• [Task inputs]
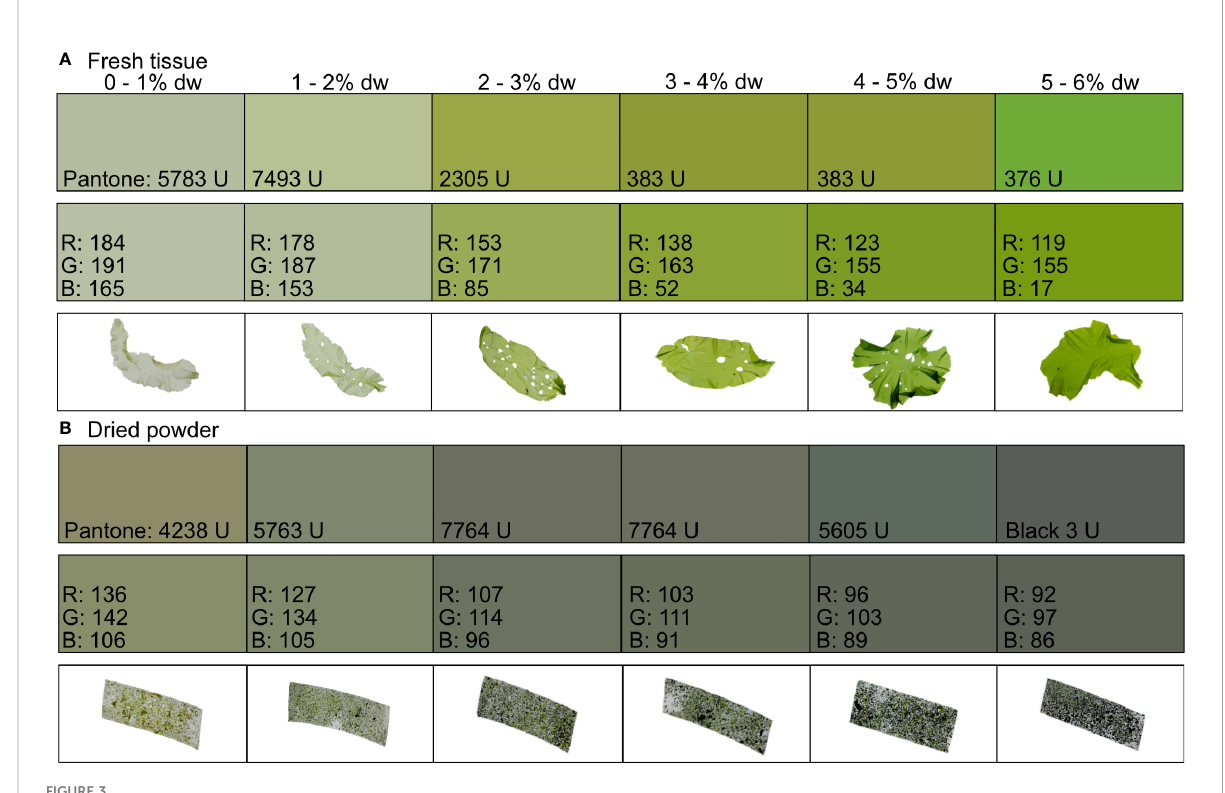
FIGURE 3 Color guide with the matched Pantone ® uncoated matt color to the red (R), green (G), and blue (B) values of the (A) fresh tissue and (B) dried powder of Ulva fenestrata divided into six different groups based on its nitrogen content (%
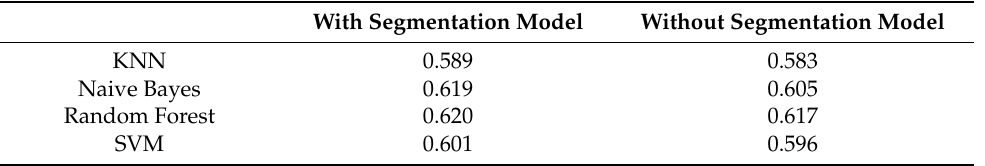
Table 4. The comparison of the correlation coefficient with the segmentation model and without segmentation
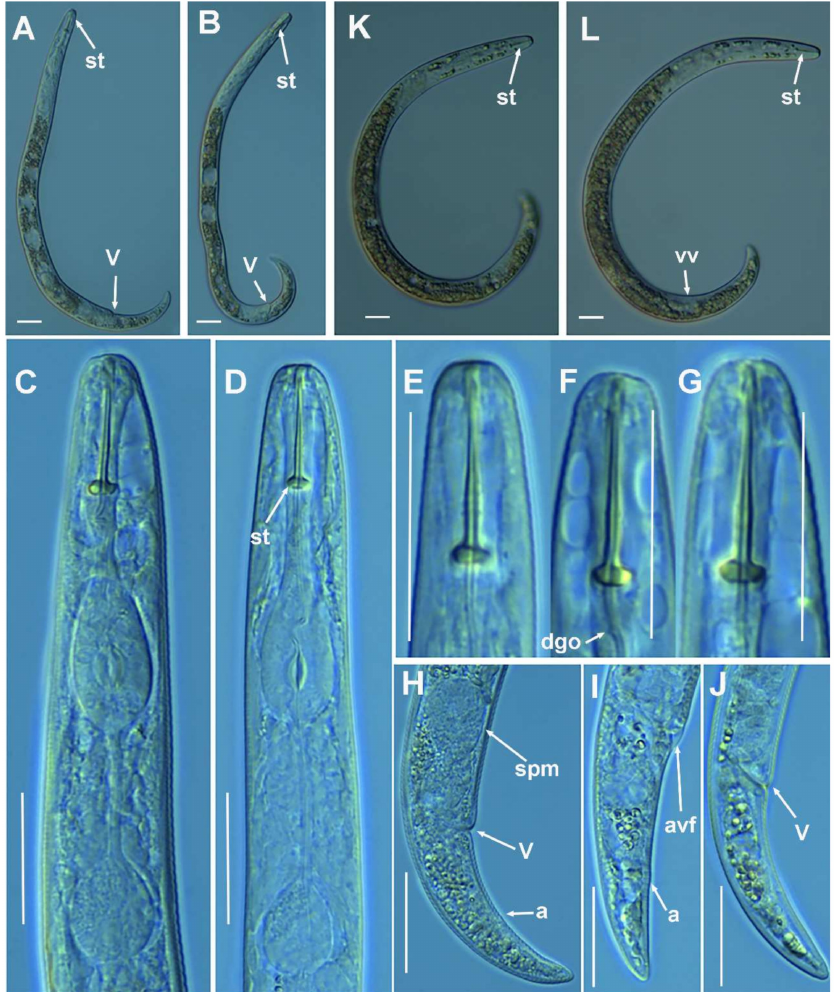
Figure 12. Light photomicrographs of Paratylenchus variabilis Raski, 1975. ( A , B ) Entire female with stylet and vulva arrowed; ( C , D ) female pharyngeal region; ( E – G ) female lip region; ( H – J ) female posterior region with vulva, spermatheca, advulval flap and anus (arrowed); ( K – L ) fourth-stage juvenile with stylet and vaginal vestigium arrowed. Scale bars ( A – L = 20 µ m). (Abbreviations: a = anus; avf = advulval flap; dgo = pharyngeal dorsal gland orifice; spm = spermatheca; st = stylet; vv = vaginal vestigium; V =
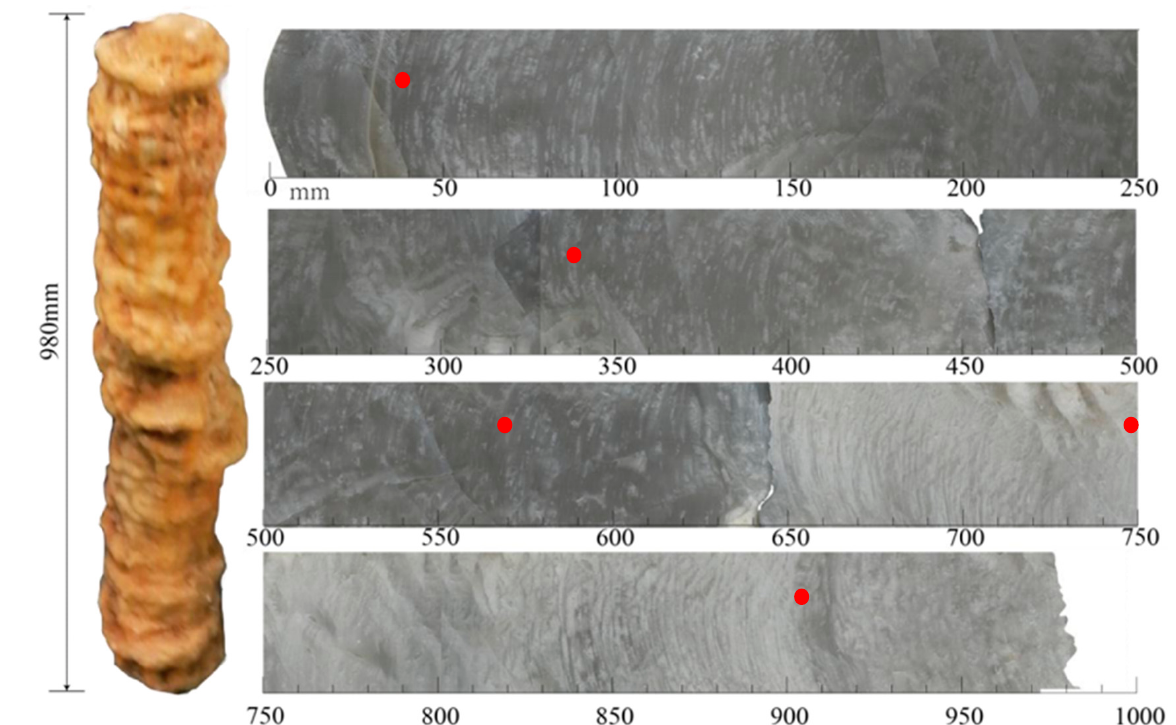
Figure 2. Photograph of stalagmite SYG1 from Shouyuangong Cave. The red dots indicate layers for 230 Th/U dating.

* * *

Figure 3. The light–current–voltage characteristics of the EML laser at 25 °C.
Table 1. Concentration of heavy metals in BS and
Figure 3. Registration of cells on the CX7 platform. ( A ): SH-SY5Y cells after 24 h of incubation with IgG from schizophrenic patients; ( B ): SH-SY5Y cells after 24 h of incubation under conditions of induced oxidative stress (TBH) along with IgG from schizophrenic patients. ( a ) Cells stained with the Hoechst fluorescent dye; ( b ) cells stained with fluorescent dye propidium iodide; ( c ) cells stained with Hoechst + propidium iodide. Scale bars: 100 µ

==

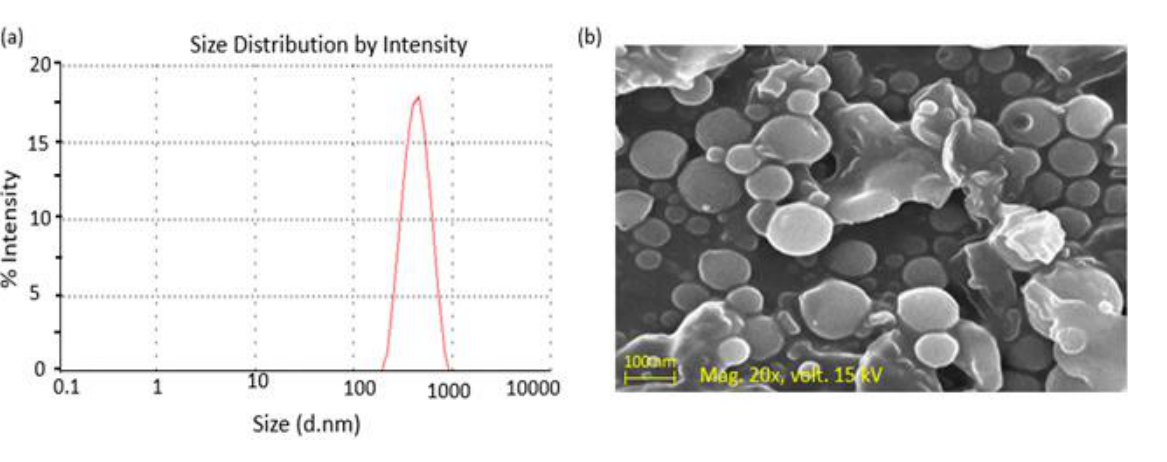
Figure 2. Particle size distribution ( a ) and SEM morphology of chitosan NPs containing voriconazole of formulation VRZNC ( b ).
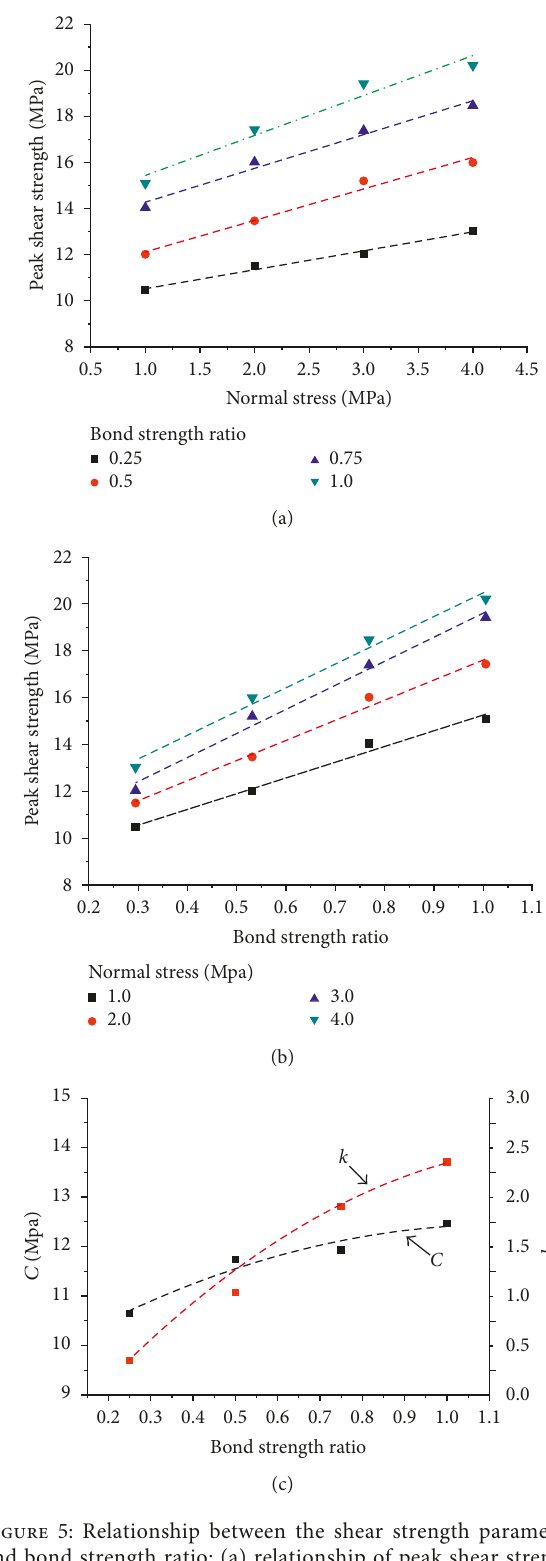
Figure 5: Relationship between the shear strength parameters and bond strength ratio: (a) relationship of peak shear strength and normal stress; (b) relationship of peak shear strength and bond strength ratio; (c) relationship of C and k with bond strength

• [Problem details] A clean copy is needed of the lines above from the one with "FIGURE 3 Color" up to and including the one with "Figure 12. Light". Please set it down exactly, with no pictures.

• [Response area]
FIGURE 3 Color guide with the matched Pantone ® uncoated matt color to the red (R), green (G), and blue (B) values of the (A) fresh tissue and (B) dried powder of Ulva fenestrata divided into six different groups based on its nitrogen content (%
Table 4. The comparison of the correlation coefficient with the segmentation model and without segmentation
Figure 12. Light photomicrographs of Paratylenchus variabilis Raski, 1975. ( A , B ) Entire female with stylet and vulva arrowed; ( C , D ) female pharyngeal region; ( E – G ) female lip region; ( H – J ) female posterior region with vulva, spermatheca, advulval flap and anus (arrowed); ( K – L ) fourth-stage juvenile with stylet and vaginal vestigium arrowed. Scale bars ( A – L = 20 µ m). (Abbreviations: a = anus; avf = advulval flap; dgo = pharyngeal dorsal gland orifice; spm = spermatheca; st = stylet; vv = vaginal vestigium; V =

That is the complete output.